[Saved entries]
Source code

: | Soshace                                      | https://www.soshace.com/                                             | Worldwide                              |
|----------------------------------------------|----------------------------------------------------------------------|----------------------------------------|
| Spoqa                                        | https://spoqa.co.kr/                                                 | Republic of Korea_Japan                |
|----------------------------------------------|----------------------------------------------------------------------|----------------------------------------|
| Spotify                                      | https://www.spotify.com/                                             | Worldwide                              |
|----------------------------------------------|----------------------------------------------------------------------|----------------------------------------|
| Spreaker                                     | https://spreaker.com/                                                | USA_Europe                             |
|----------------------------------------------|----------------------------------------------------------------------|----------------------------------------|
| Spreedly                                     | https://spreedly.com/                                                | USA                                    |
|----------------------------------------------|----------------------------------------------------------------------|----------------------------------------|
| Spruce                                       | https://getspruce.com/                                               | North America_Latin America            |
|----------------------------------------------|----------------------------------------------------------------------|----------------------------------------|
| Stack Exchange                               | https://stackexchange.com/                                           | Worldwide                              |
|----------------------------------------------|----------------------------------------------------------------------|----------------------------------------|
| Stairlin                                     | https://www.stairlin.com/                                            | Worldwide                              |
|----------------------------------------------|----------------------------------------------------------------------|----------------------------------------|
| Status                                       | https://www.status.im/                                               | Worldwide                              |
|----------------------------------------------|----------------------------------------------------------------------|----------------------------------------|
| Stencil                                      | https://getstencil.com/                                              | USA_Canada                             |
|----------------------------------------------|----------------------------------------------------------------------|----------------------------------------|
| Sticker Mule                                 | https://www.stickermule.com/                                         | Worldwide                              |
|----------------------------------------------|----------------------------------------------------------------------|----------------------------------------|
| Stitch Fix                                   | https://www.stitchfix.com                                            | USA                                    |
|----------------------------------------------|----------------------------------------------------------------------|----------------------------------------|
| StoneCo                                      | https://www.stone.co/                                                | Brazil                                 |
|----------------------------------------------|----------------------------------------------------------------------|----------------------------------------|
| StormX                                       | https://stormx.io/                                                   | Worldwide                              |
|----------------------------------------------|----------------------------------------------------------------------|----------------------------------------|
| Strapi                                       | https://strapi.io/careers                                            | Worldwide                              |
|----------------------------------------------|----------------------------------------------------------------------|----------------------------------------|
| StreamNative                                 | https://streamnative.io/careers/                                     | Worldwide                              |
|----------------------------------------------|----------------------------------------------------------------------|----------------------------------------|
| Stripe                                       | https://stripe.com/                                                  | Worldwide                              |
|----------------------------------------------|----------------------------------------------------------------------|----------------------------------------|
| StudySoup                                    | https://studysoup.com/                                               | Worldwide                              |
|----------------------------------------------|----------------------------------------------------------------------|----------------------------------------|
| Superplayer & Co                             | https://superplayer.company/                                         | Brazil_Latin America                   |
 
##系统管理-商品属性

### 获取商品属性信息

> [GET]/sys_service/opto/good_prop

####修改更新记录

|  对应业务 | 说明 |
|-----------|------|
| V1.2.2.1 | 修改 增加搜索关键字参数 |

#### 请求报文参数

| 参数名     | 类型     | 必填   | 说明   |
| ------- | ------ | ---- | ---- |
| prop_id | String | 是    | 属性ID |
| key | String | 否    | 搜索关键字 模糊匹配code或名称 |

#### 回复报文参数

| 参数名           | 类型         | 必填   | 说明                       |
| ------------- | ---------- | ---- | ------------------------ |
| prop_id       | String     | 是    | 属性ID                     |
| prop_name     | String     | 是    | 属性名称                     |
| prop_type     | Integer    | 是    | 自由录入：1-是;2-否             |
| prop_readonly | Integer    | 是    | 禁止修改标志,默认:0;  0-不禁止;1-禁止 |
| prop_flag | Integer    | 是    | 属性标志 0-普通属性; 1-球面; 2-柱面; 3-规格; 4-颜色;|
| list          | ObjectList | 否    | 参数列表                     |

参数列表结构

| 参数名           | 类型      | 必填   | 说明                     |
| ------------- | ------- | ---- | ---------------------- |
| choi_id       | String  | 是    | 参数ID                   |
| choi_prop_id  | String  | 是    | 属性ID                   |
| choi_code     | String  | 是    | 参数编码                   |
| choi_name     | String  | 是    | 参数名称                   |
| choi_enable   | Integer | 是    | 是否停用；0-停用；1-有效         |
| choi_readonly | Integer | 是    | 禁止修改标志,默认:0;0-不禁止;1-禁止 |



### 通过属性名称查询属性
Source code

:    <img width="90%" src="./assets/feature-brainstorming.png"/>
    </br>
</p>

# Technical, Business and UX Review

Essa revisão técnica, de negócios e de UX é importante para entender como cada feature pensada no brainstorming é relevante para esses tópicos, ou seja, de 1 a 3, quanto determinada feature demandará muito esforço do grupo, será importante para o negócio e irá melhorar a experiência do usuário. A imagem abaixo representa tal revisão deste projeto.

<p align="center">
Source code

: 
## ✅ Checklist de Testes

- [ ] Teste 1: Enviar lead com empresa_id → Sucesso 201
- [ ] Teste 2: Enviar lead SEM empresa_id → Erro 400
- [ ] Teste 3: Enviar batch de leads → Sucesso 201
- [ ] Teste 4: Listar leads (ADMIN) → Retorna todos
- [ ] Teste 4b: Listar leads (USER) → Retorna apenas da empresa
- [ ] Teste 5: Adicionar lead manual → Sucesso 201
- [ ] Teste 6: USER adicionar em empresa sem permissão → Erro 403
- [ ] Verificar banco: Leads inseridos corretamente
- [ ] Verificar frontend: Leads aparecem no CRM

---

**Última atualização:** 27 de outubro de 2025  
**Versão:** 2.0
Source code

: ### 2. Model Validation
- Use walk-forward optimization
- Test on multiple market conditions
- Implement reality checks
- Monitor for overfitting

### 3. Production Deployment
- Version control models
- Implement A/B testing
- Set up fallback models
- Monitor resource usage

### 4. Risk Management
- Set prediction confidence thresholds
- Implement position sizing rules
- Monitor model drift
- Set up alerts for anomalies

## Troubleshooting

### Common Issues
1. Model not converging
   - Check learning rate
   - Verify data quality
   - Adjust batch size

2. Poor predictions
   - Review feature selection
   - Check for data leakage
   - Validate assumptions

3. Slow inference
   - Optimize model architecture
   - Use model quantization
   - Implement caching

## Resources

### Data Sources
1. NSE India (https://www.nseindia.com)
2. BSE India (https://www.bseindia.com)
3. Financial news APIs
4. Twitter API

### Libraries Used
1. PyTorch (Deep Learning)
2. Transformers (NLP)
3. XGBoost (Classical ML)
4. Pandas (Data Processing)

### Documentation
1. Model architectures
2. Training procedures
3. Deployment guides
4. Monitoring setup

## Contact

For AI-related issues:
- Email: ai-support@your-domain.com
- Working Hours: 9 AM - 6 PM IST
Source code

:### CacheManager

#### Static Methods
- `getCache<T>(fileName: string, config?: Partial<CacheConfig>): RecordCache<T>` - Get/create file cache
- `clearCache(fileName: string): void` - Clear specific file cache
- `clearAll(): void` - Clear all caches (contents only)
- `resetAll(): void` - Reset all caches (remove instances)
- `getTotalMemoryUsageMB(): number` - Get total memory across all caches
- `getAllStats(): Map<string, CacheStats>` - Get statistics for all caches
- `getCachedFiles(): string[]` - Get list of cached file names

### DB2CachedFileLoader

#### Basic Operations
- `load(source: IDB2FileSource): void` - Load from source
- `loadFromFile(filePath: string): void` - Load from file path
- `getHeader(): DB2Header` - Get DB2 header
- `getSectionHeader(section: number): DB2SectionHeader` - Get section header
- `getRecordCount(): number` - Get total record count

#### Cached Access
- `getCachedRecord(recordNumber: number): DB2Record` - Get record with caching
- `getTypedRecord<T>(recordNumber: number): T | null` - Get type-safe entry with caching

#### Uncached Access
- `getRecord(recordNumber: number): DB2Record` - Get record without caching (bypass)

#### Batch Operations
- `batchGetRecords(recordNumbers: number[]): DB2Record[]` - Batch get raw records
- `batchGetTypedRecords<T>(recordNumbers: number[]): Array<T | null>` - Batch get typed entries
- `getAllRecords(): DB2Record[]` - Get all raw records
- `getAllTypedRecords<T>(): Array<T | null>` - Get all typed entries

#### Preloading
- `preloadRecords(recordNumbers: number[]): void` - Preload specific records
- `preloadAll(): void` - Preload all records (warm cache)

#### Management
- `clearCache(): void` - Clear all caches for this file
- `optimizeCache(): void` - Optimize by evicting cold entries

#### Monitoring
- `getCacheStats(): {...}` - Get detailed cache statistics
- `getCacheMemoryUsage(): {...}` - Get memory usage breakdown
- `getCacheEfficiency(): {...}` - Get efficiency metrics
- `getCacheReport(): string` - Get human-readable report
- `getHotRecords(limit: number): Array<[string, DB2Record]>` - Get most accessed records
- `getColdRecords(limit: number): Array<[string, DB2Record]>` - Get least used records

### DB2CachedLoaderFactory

Prompt
Reproduce the data from the line holding "# Technical, Business and UX Review" through the line holding "4. Twitter API", inclusive, substituting "Track" for "Monitor" and leaving everything else unchanged.

Exercise output
# Technical, Business and UX Review

Essa revisão técnica, de negócios e de UX é importante para entender como cada feature pensada no brainstorming é relevante para esses tópicos, ou seja, de 1 a 3, quanto determinada feature demandará muito esforço do grupo, será importante para o negócio e irá melhorar a experiência do usuário. A imagem abaixo representa tal revisão deste projeto.

<p align="center">
Source code

: 
## ✅ Checklist de Testes

- [ ] Teste 1: Enviar lead com empresa_id → Sucesso 201
- [ ] Teste 2: Enviar lead SEM empresa_id → Erro 400
- [ ] Teste 3: Enviar batch de leads → Sucesso 201
- [ ] Teste 4: Listar leads (ADMIN) → Retorna todos
- [ ] Teste 4b: Listar leads (USER) → Retorna apenas da empresa
- [ ] Teste 5: Adicionar lead manual → Sucesso 201
- [ ] Teste 6: USER adicionar em empresa sem permissão → Erro 403
- [ ] Verificar banco: Leads inseridos corretamente
- [ ] Verificar frontend: Leads aparecem no CRM

---

**Última atualização:** 27 de outubro de 2025  
**Versão:** 2.0
Source code

: ### 2. Model Validation
- Use walk-forward optimization
- Test on multiple market conditions
- Implement reality checks
- Track for overfitting

### 3. Production Deployment
- Version control models
- Implement A/B testing
- Set up fallback models
- Track resource usage

### 4. Risk Management
- Set prediction confidence thresholds
- Implement position sizing rules
- Track model drift
- Set up alerts for anomalies

## Troubleshooting

### Common Issues
1. Model not converging
   - Check learning rate
   - Verify data quality
   - Adjust batch size

2. Poor predictions
   - Review feature selection
   - Check for data leakage
   - Validate assumptions

3. Slow inference
   - Optimize model architecture
   - Use model quantization
   - Implement caching

## Resources

### Data Sources
1. NSE India (https://www.nseindia.com)
2. BSE India (https://www.bseindia.com)
3. Financial news APIs
4. Twitter API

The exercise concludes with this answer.